Now I counted a hundred sheep, then two hundred. Just as I was about to try again, someone moaned, “No. No cabbage.” Reluctantly I lay back down. I pictured the bodies piling on top of me, and Ross urging them on.

T
he following afternoon I was dusting the window-sills in the front hall when the door flew open and a man in an old-fashioned brown suit strode in, bringing with him a faint, familiar smell I couldn't name. His momentum carried him halfway across the hall before he remembered the door and turned back to close it, leaving a double trail of muddy footprints. As he retraced his steps, I recognised the tang of manure. Near the sofa he stopped to remove his hat and looked around. His hair receded in an emphatic W and his eyes were shadowed. After his noisy entrance he seemed uncertain what to do next. Then he spotted me.

“Girl,” he boomed, “fetch Miss Bryant.”

I dropped my duster and hurried to the corridor where Ross was wielding the floor polisher. I stood in front of her, pointing at the hall, until she turned off the machine and followed me.

“Fetch Miss Bryant,” the man repeated. “I'm here to see my daughter.”

Ross hurried away. While I returned to my dusting, he stationed himself in front of the empty fireplace and surveyed the room, not with the appreciative gaze of most parents but rather as if he were measuring it for a carpet. Between one flick of the duster and the next, it came to me that this was Miriam's father: the stern man with no use for children. I longed to approach and explain that I was his daughter's best friend. If only he'd let me come home with her I could nurse her back to health. But even as I moved towards him, the door on the stairs opened.

“Mr. Goodall,” said Miss Bryant. “You got my message.”

Hoping to escape attention, I ran my duster over the wainscoting.

“Yes,” said Mr. Goodall. “I had a bull to see in Hawick. How is she?” His voice, like Mr. Waugh's, was effortlessly loud. It was easy to imagine him calling out prices to crowds of men.

Miss Bryant raised her voice to match. “Your daughter has never been a hypochondriac, but for the last week she's been so breathless she can't get out of bed. Matron and Dr. White both think she'd be better off in hospital.”

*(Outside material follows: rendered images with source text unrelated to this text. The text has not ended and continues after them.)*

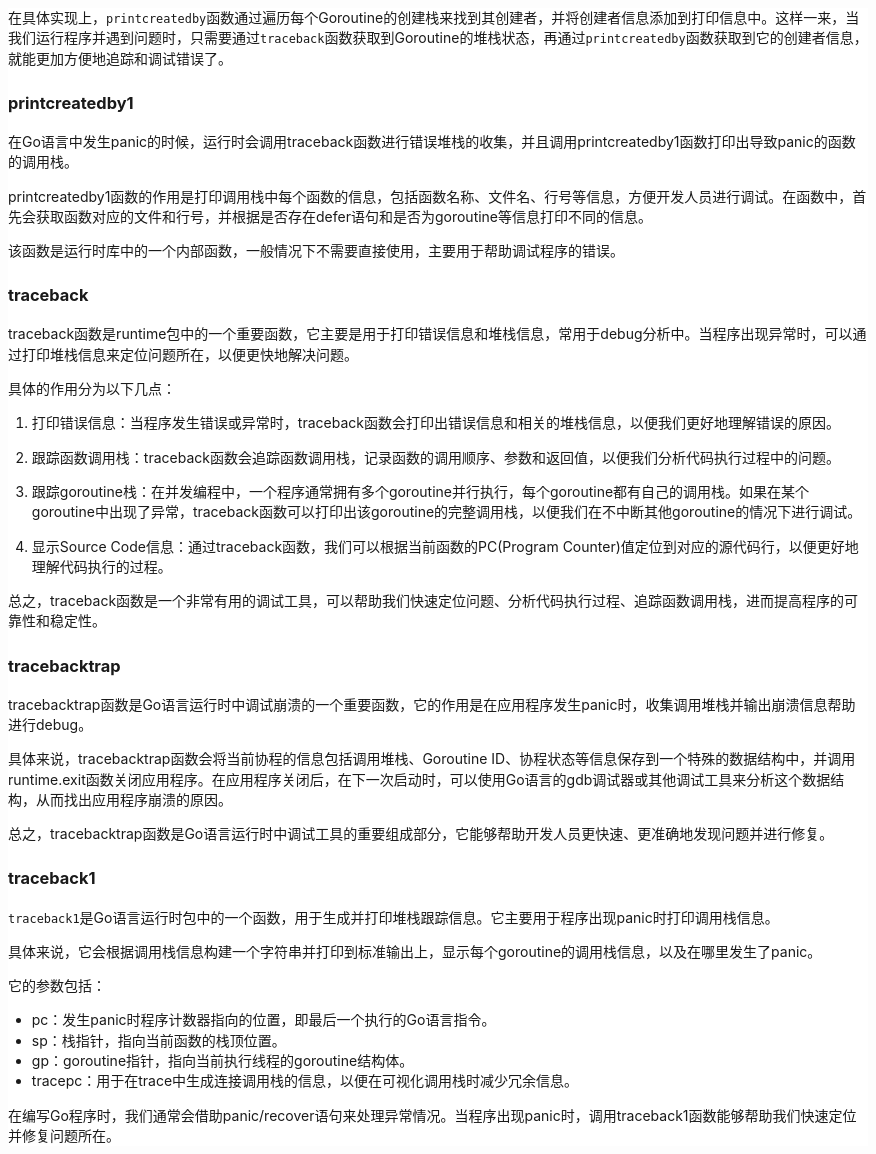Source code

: 在具体实现上，`printcreatedby`函数通过遍历每个Goroutine的创建栈来找到其创建者，并将创建者信息添加到打印信息中。这样一来，当我们运行程序并遇到问题时，只需要通过`traceback`函数获取到Goroutine的堆栈状态，再通过`printcreatedby`函数获取到它的创建者信息，就能更加方便地追踪和调试错误了。



### printcreatedby1

在Go语言中发生panic的时候，运行时会调用traceback函数进行错误堆栈的收集，并且调用printcreatedby1函数打印出导致panic的函数的调用栈。

printcreatedby1函数的作用是打印调用栈中每个函数的信息，包括函数名称、文件名、行号等信息，方便开发人员进行调试。在函数中，首先会获取函数对应的文件和行号，并根据是否存在defer语句和是否为goroutine等信息打印不同的信息。

该函数是运行时库中的一个内部函数，一般情况下不需要直接使用，主要用于帮助调试程序的错误。



### traceback

traceback函数是runtime包中的一个重要函数，它主要是用于打印错误信息和堆栈信息，常用于debug分析中。当程序出现异常时，可以通过打印堆栈信息来定位问题所在，以便更快地解决问题。

具体的作用分为以下几点：

1. 打印错误信息：当程序发生错误或异常时，traceback函数会打印出错误信息和相关的堆栈信息，以便我们更好地理解错误的原因。

2. 跟踪函数调用栈：traceback函数会追踪函数调用栈，记录函数的调用顺序、参数和返回值，以便我们分析代码执行过程中的问题。

3. 跟踪goroutine栈：在并发编程中，一个程序通常拥有多个goroutine并行执行，每个goroutine都有自己的调用栈。如果在某个goroutine中出现了异常，traceback函数可以打印出该goroutine的完整调用栈，以便我们在不中断其他goroutine的情况下进行调试。

4. 显示Source Code信息：通过traceback函数，我们可以根据当前函数的PC(Program Counter)值定位到对应的源代码行，以便更好地理解代码执行的过程。

总之，traceback函数是一个非常有用的调试工具，可以帮助我们快速定位问题、分析代码执行过程、追踪函数调用栈，进而提高程序的可靠性和稳定性。



### tracebacktrap

tracebacktrap函数是Go语言运行时中调试崩溃的一个重要函数，它的作用是在应用程序发生panic时，收集调用堆栈并输出崩溃信息帮助进行debug。

具体来说，tracebacktrap函数会将当前协程的信息包括调用堆栈、Goroutine ID、协程状态等信息保存到一个特殊的数据结构中，并调用runtime.exit函数关闭应用程序。在应用程序关闭后，在下一次启动时，可以使用Go语言的gdb调试器或其他调试工具来分析这个数据结构，从而找出应用程序崩溃的原因。

总之，tracebacktrap函数是Go语言运行时中调试工具的重要组成部分，它能够帮助开发人员更快速、更准确地发现问题并进行修复。



### traceback1

`traceback1`是Go语言运行时包中的一个函数，用于生成并打印堆栈跟踪信息。它主要用于程序出现panic时打印调用栈信息。

具体来说，它会根据调用栈信息构建一个字符串并打印到标准输出上，显示每个goroutine的调用栈信息，以及在哪里发生了panic。

它的参数包括：

- pc：发生panic时程序计数器指向的位置，即最后一个执行的Go语言指令。
- sp：栈指针，指向当前函数的栈顶位置。
- gp：goroutine指针，指向当前执行线程的goroutine结构体。
- tracepc：用于在trace中生成连接调用栈的信息，以便在可视化调用栈时减少冗余信息。

在编写Go程序时，我们通常会借助panic/recover语句来处理异常情况。当程序出现panic时，调用traceback1函数能够帮助我们快速定位并修复问题所在。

“I don't hold with hospitals.”

Their footsteps moved across the hall, and whatever came next was inaudible. When I risked a glance over my shoulder, I saw that there had been another witness to the conversation. Ross had followed Miss Bryant into the hall and stood by the standard lamp, watching me. I moved on to the next stretch of wainscoting. Don't speak, I shouted in my head. Don't say a word. I dusted, I polished, I straightened the magazines on the table by the armchairs. At last she walked away. Only then did I feel free to send my message: Miriam, I'll come tonight. I promise.

I
n bed while I waited for everyone to fall asleep, I had the awful thought that Miriam's grey, smelly father had already taken her away. But, however faulty my message-sending, I was convinced I would know if she were gone. She was still here, but tomorrow, unless she improved dramatically, she would be sent to the hospital. Around me girls snored and sighed. Findlayson got up to use the bathroom; so did Drummond. I tried to decide if it was better to leave during one of the surges of noise that periodically passed through the room or while all was still. Suddenly I sensed someone beside my bed. I opened my eyes, ready to scream. In the gloom I made out a young man wearing a white shirt and dark trousers.

“Miriam needs you,” he said. “Go to her now.”